> Problem to work on: Transcribe exactly the line containing "那么2020 - X = 8" and each line after it, through the end of the entries, with nothing before or after.
-- Records for processing follows --
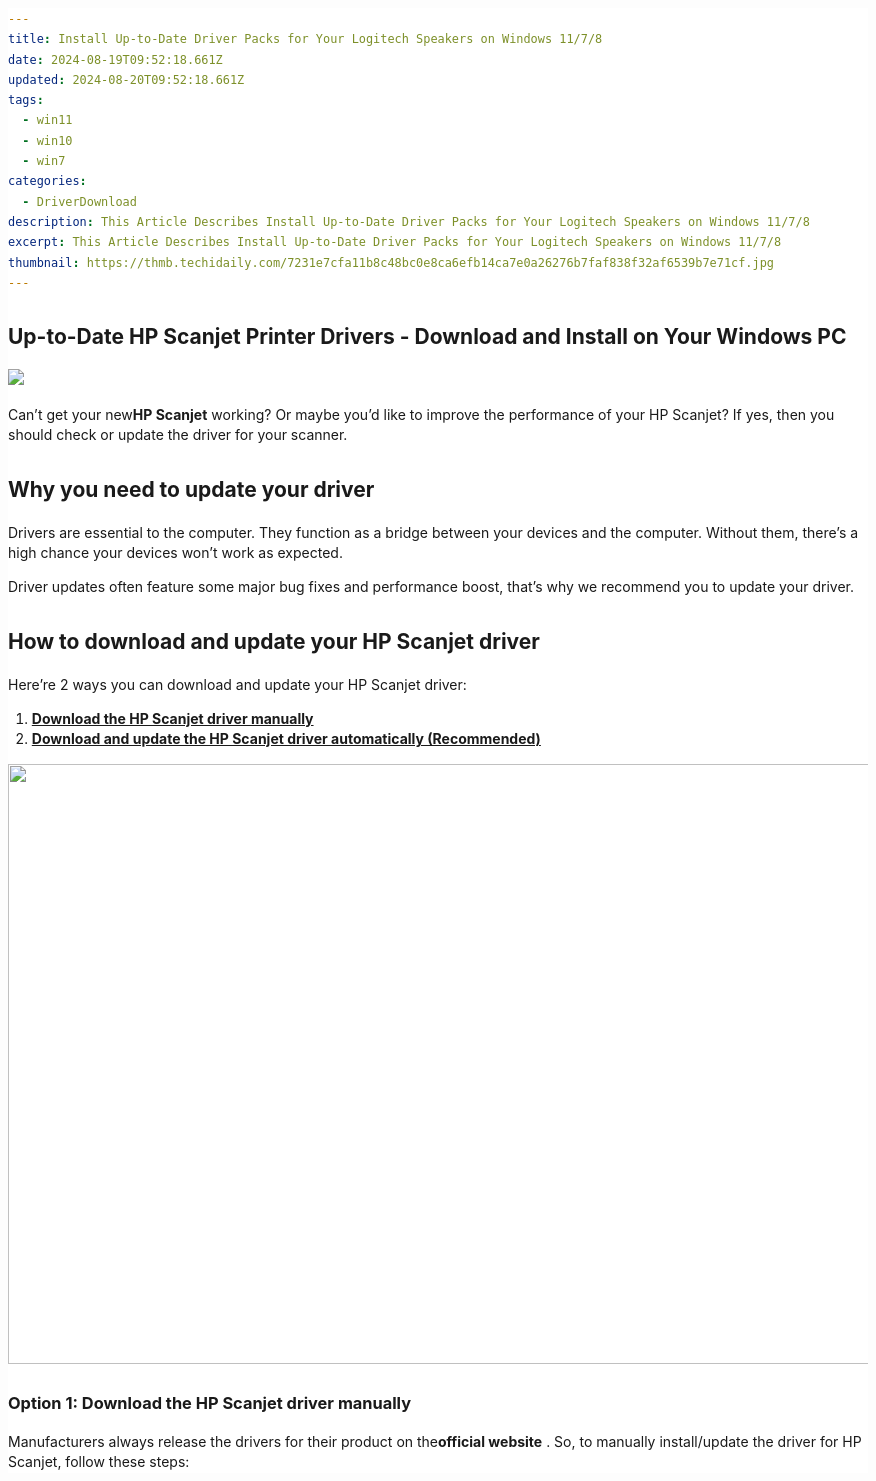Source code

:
 ```yaml
---
title: Install Up-to-Date Driver Packs for Your Logitech Speakers on Windows 11/7/8
date: 2024-08-19T09:52:18.661Z
updated: 2024-08-20T09:52:18.661Z
tags:
  - win11
  - win10
  - win7
categories:
  - DriverDownload
description: This Article Describes Install Up-to-Date Driver Packs for Your Logitech Speakers on Windows 11/7/8
excerpt: This Article Describes Install Up-to-Date Driver Packs for Your Logitech Speakers on Windows 11/7/8
thumbnail: https://thmb.techidaily.com/7231e7cfa11b8c48bc0e8ca6efb14ca7e0a26276b7faf838f32af6539b7e71cf.jpg
---
```


## Up-to-Date HP Scanjet Printer Drivers - Download and Install on Your Windows PC

![](https://images.drivereasy.com/wp-content/uploads/2020/08/2020-08-06_11-21-24-2.jpg)

 Can’t get your new**HP Scanjet** working? Or maybe you’d like to improve the performance of your HP Scanjet? If yes, then you should check or update the driver for your scanner.

## Why you need to update your driver

 Drivers are essential to the computer. They function as a bridge between your devices and the computer. Without them, there’s a high chance your devices won’t work as expected.

 Driver updates often feature some major bug fixes and performance boost, that’s why we recommend you to update your driver.

## How to download and update your HP Scanjet driver

Here’re 2 ways you can download and update your HP Scanjet driver:

1. **[Download the HP Scanjet driver manually](https://tools.techidaily.com/drivereasy/download/)**
2. **[Download and update the HP Scanjet driver automatically (Recommended)](https://www.drivereasy.com/knowledge/hp-scanjet-drivers-download-and-update-on-windows/#option2)**


<a href="https://appsumo.8odi.net/c/5597632/2068411/7443" target="_top" id="2068411"><img src="//a.impactradius-go.com/display-ad/7443-2068411" border="0" alt="" width="1200" height="600"/></a><img height="0" width="0" src="https://appsumo.8odi.net/i/5597632/2068411/7443" style="position:absolute;visibility:hidden;" border="0" />

### Option 1: Download the HP Scanjet driver manually

 Manufacturers always release the drivers for their product on the**official website** . So, to manually install/update the driver for HP Scanjet, follow these steps:
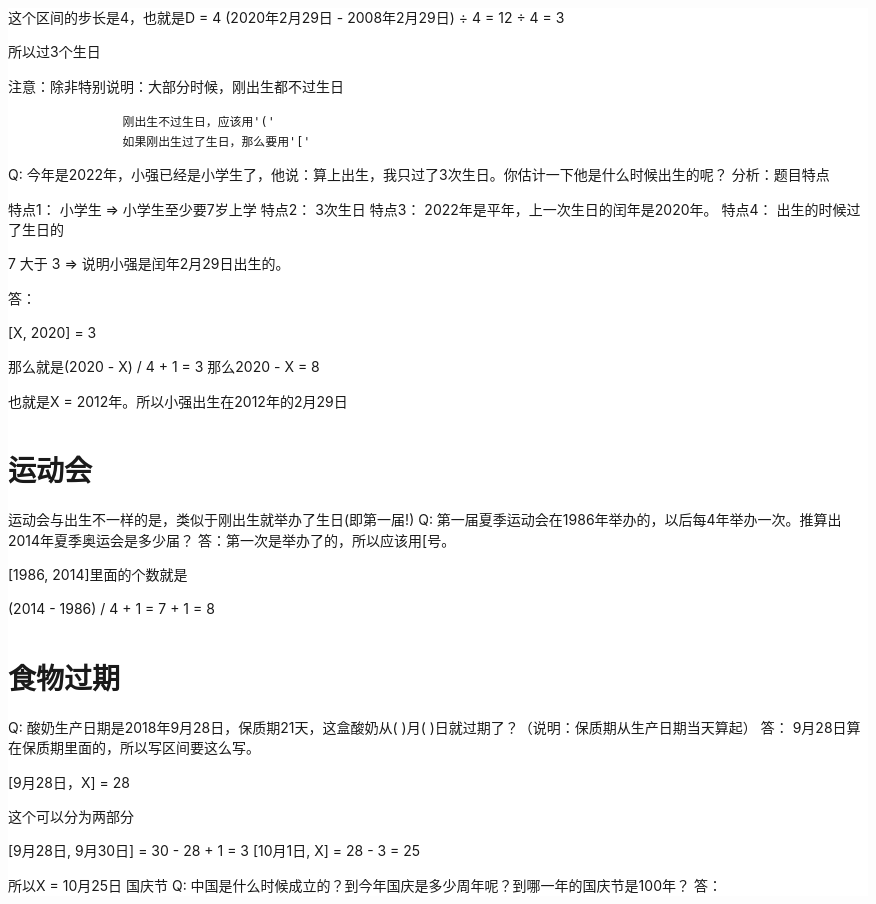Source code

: 这个区间的步长是4，也就是D = 4
(2020年2月29日 - 2008年2月29日) ÷ 4 = 12 ÷ 4 = 3

所以过3个生日


注意：除非特别说明：大部分时候，刚出生都不过生日

```
				刚出生不过生日，应该用'('
				如果刚出生过了生日，那么要用'['
```

Q: 今年是2022年，小强已经是小学生了，他说：算上出生，我只过了3次生日。你估计一下他是什么时候出生的呢？
分析：题目特点

特点1： 小学生  => 小学生至少要7岁上学
特点2： 3次生日
特点3： 2022年是平年，上一次生日的闰年是2020年。
特点4： 出生的时候过了生日的

7 大于 3 => 说明小强是闰年2月29日出生的。

答：

[X, 2020] = 3

那么就是(2020 - X) / 4 + 1 = 3
那么2020 - X = 8

也就是X = 2012年。所以小强出生在2012年的2月29日

# 运动会

运动会与出生不一样的是，类似于刚出生就举办了生日(即第一届!)
Q: 第一届夏季运动会在1986年举办的，以后每4年举办一次。推算出2014年夏季奥运会是多少届？
答：第一次是举办了的，所以应该用[号。

[1986, 2014]里面的个数就是

(2014 - 1986) / 4  + 1 =  7 + 1 = 8

# 食物过期
Q: 酸奶生产日期是2018年9月28日，保质期21天，这盒酸奶从(    )月(    )日就过期了？（说明：保质期从生产日期当天算起）
				答：
9月28日算在保质期里面的，所以写区间要这么写。

[9月28日，X] = 28

这个可以分为两部分

[9月28日, 9月30日] = 30 - 28 + 1 = 3
[10月1日, X] = 28 - 3 = 25

所以X = 10月25日
		国庆节
			Q: 中国是什么时候成立的？到今年国庆是多少周年呢？到哪一年的国庆节是100年？
				答：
-- Records for processing concluded --
> Response to this task:
那么2020 - X = 8

也就是X = 2012年。所以小强出生在2012年的2月29日

# 运动会

运动会与出生不一样的是，类似于刚出生就举办了生日(即第一届!)
Q: 第一届夏季运动会在1986年举办的，以后每4年举办一次。推算出2014年夏季奥运会是多少届？
答：第一次是举办了的，所以应该用[号。

[1986, 2014]里面的个数就是

(2014 - 1986) / 4  + 1 =  7 + 1 = 8

# 食物过期
Q: 酸奶生产日期是2018年9月28日，保质期21天，这盒酸奶从(    )月(    )日就过期了？（说明：保质期从生产日期当天算起）
				答：
9月28日算在保质期里面的，所以写区间要这么写。

[9月28日，X] = 28

这个可以分为两部分

[9月28日, 9月30日] = 30 - 28 + 1 = 3
[10月1日, X] = 28 - 3 = 25

所以X = 10月25日
		国庆节
			Q: 中国是什么时候成立的？到今年国庆是多少周年呢？到哪一年的国庆节是100年？
				答：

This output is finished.